## WHAT THE TASK ASKS:
Rewrite every one of the lines below so that each "legible" becomes "readable". Change nothing else.

[Raw records]
┌──
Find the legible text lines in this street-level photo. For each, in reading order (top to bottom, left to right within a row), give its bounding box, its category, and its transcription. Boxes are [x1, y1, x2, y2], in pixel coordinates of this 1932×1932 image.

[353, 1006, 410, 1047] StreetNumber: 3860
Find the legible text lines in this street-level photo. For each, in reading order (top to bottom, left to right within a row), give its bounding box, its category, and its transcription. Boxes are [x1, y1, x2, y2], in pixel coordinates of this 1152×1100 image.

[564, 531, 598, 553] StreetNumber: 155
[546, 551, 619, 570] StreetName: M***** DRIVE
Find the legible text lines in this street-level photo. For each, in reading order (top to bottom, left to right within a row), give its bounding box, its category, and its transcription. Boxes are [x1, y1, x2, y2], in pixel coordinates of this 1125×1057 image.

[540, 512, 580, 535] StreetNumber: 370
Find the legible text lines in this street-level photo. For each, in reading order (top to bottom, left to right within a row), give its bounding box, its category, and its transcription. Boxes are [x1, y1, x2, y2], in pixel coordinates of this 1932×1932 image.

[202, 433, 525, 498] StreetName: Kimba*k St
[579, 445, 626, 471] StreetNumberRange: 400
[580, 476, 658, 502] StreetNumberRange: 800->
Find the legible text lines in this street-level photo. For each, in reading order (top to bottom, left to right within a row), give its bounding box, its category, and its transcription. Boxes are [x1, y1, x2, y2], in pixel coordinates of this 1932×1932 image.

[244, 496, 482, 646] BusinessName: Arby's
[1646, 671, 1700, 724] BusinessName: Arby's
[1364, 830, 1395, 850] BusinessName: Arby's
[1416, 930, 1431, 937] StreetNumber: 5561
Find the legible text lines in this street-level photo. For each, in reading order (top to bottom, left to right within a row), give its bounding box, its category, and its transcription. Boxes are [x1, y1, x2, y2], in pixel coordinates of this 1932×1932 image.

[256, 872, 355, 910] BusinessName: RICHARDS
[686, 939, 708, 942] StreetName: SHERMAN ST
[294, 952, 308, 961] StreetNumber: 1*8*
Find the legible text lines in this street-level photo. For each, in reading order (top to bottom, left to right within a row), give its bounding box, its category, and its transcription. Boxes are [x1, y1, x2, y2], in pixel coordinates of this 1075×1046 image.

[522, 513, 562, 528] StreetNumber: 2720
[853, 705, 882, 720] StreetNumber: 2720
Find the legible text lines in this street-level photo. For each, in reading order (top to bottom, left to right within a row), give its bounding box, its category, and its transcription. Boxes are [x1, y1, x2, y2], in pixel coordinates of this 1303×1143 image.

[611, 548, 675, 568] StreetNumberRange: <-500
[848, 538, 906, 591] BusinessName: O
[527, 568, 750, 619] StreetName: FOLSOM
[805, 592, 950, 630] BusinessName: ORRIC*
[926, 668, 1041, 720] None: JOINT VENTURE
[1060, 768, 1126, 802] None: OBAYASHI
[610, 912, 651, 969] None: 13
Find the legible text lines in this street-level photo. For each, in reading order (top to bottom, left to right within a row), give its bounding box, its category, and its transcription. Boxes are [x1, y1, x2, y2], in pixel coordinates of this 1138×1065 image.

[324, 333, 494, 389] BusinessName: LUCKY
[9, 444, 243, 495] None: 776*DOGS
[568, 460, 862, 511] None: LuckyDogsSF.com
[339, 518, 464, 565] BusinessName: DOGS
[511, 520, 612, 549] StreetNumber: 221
└──
## RESULT OF THIS EXERCISE:
Find the readable text lines in this street-level photo. For each, in reading order (top to bottom, left to right within a row), give its bounding box, its category, and its transcription. Boxes are [x1, y1, x2, y2], in pixel coordinates of this 1932×1932 image.

[353, 1006, 410, 1047] StreetNumber: 3860
Find the readable text lines in this street-level photo. For each, in reading order (top to bottom, left to right within a row), give its bounding box, its category, and its transcription. Boxes are [x1, y1, x2, y2], in pixel coordinates of this 1152×1100 image.

[564, 531, 598, 553] StreetNumber: 155
[546, 551, 619, 570] StreetName: M***** DRIVE
Find the readable text lines in this street-level photo. For each, in reading order (top to bottom, left to right within a row), give its bounding box, its category, and its transcription. Boxes are [x1, y1, x2, y2], in pixel coordinates of this 1125×1057 image.

[540, 512, 580, 535] StreetNumber: 370
Find the readable text lines in this street-level photo. For each, in reading order (top to bottom, left to right within a row), give its bounding box, its category, and its transcription. Boxes are [x1, y1, x2, y2], in pixel coordinates of this 1932×1932 image.

[202, 433, 525, 498] StreetName: Kimba*k St
[579, 445, 626, 471] StreetNumberRange: 400
[580, 476, 658, 502] StreetNumberRange: 800->
Find the readable text lines in this street-level photo. For each, in reading order (top to bottom, left to right within a row), give its bounding box, its category, and its transcription. Boxes are [x1, y1, x2, y2], in pixel coordinates of this 1932×1932 image.

[244, 496, 482, 646] BusinessName: Arby's
[1646, 671, 1700, 724] BusinessName: Arby's
[1364, 830, 1395, 850] BusinessName: Arby's
[1416, 930, 1431, 937] StreetNumber: 5561
Find the readable text lines in this street-level photo. For each, in reading order (top to bottom, left to right within a row), give its bounding box, its category, and its transcription. Boxes are [x1, y1, x2, y2], in pixel coordinates of this 1932×1932 image.

[256, 872, 355, 910] BusinessName: RICHARDS
[686, 939, 708, 942] StreetName: SHERMAN ST
[294, 952, 308, 961] StreetNumber: 1*8*
Find the readable text lines in this street-level photo. For each, in reading order (top to bottom, left to right within a row), give its bounding box, its category, and its transcription. Boxes are [x1, y1, x2, y2], in pixel coordinates of this 1075×1046 image.

[522, 513, 562, 528] StreetNumber: 2720
[853, 705, 882, 720] StreetNumber: 2720
Find the readable text lines in this street-level photo. For each, in reading order (top to bottom, left to right within a row), give its bounding box, its category, and its transcription. Boxes are [x1, y1, x2, y2], in pixel coordinates of this 1303×1143 image.

[611, 548, 675, 568] StreetNumberRange: <-500
[848, 538, 906, 591] BusinessName: O
[527, 568, 750, 619] StreetName: FOLSOM
[805, 592, 950, 630] BusinessName: ORRIC*
[926, 668, 1041, 720] None: JOINT VENTURE
[1060, 768, 1126, 802] None: OBAYASHI
[610, 912, 651, 969] None: 13
Find the readable text lines in this street-level photo. For each, in reading order (top to bottom, left to right within a row), give its bounding box, its category, and its transcription. Boxes are [x1, y1, x2, y2], in pixel coordinates of this 1138×1065 image.

[324, 333, 494, 389] BusinessName: LUCKY
[9, 444, 243, 495] None: 776*DOGS
[568, 460, 862, 511] None: LuckyDogsSF.com
[339, 518, 464, 565] BusinessName: DOGS
[511, 520, 612, 549] StreetNumber: 221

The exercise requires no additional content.